A group of federal scientists is complaining of widespread managerial misconduct in FDA’s Center for Devices and Radiological Health (CDRH), according to the Associated Press. The scientists wrote a letter to the Obama transition team, saying, “The purpose of this letter is to inform you that the scientific review process for medical devices at the FDA has been corrupted and distorted by current FDA managers, thereby placing the American people at risk,” said the letter, dated Wednesday and written on the agency’s CDRH letterhead. A copy of the letter, with the names of the scientists redacted, was provided to AP by a congressional official.

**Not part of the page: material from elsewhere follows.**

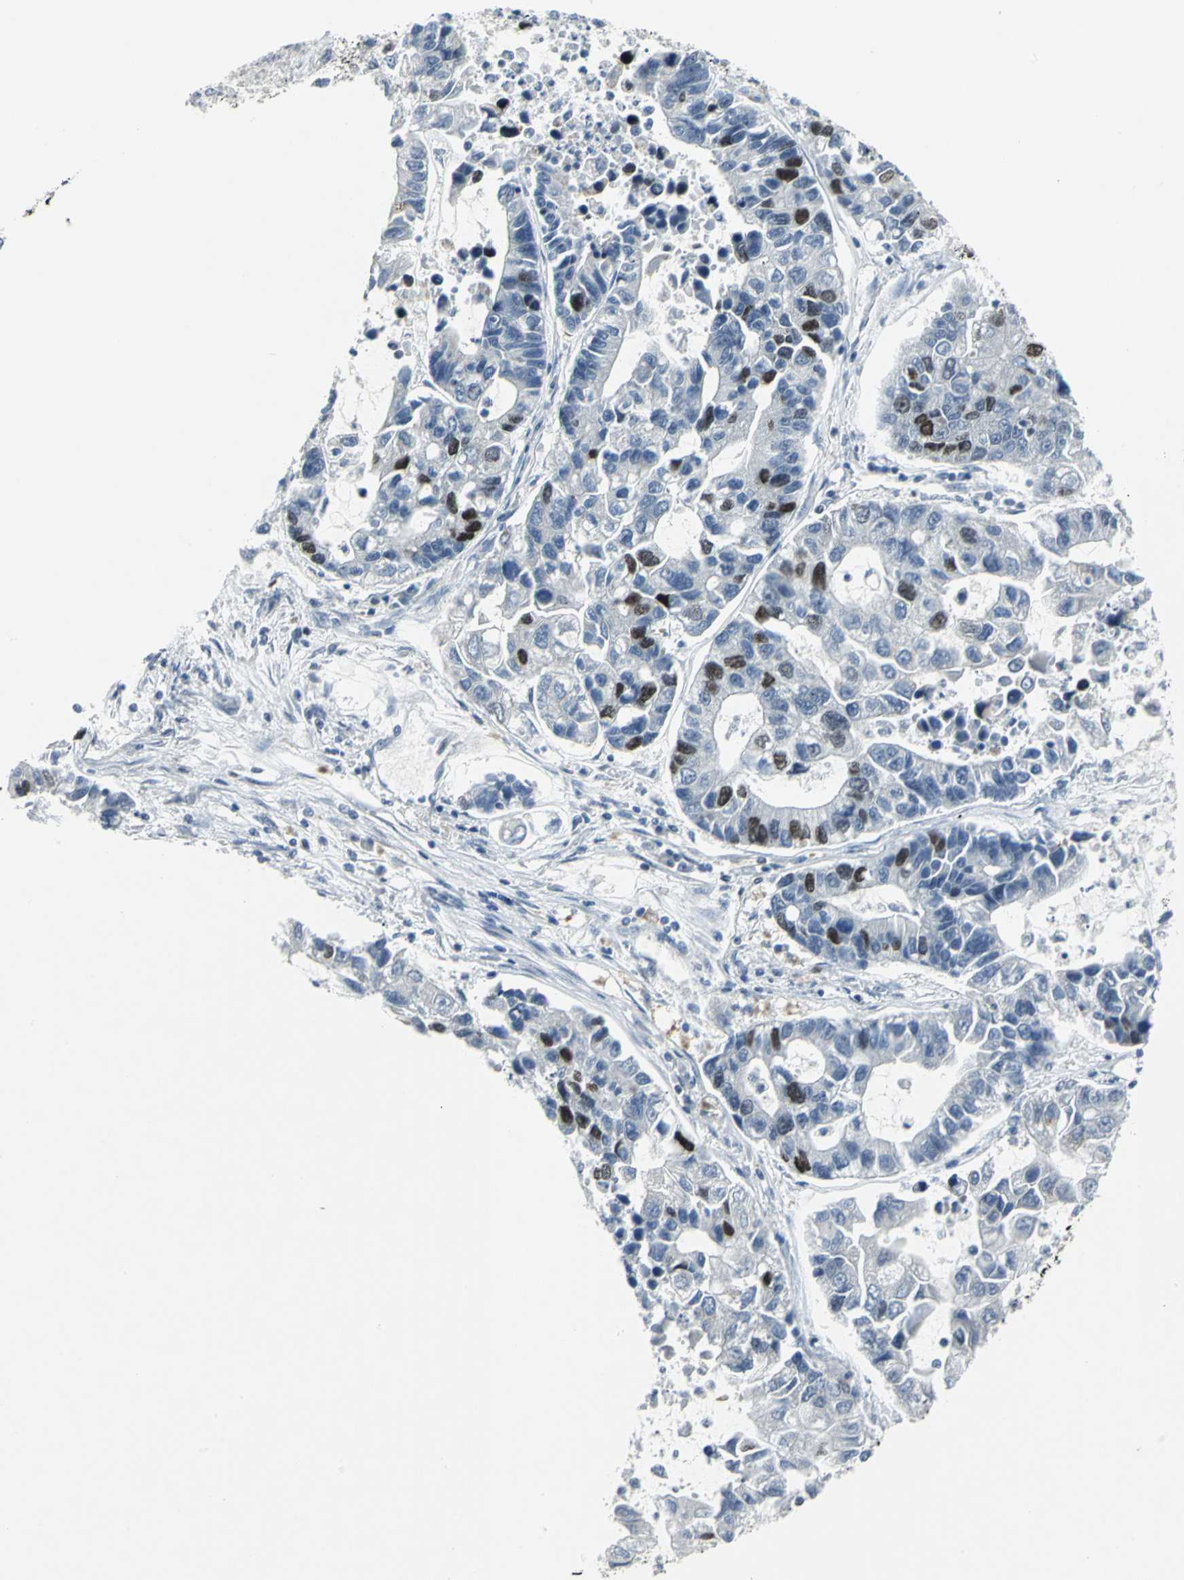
{"staining": {"intensity": "strong", "quantity": "25%-75%", "location": "nuclear"}, "tissue": "lung cancer", "cell_type": "Tumor cells", "image_type": "cancer", "snomed": [{"axis": "morphology", "description": "Adenocarcinoma, NOS"}, {"axis": "topography", "description": "Lung"}], "caption": "A histopathology image of human lung cancer stained for a protein demonstrates strong nuclear brown staining in tumor cells.", "gene": "RPA1", "patient": {"sex": "female", "age": 51}}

According to AP, the letter alleges that agency managers use intimidation to squelch scientific debate, leading to the approval of medical devices whose effectiveness is questionable and which may not be entirely safe. The concerns of the nine scientists who wrote to the transition team echo some of the complaints from the FDA’s drug review division a few years ago during the safety debacle involving the painkiller Vioxx. FDA declined to publicly respond to the letter, but said it is working to address the concerns.
“Managers with incompatible, discordant, and irrelevant scientific and clinical expertise in devices…have ignored serious safety and effectiveness concerns of FDA experts,” the letter said. “Managers have ordered, intimidated, and coerced FDA experts to modify scientific evaluations, conclusions and recommendations in violation of the laws, rules and regulations, and to accept clinical and technical data that is not scientifically valid.”
AP says that the letter singled out mammography computer-aided detection devices as an example of a technology that should not have gone forward. The devices were supposed to improve breast cancer detection, but instead studies showed they were associated with false alarms that led to unnecessary breast biopsies.
Since 2006, FDA experts have recommended five times against approving the devices without better clinical evidence, the letter said. In March of last year, a panel of outside advisers supported some of the concerns of the FDA’s in-house scientists. Nonetheless, FDA managers overruled the objections and ordered approval.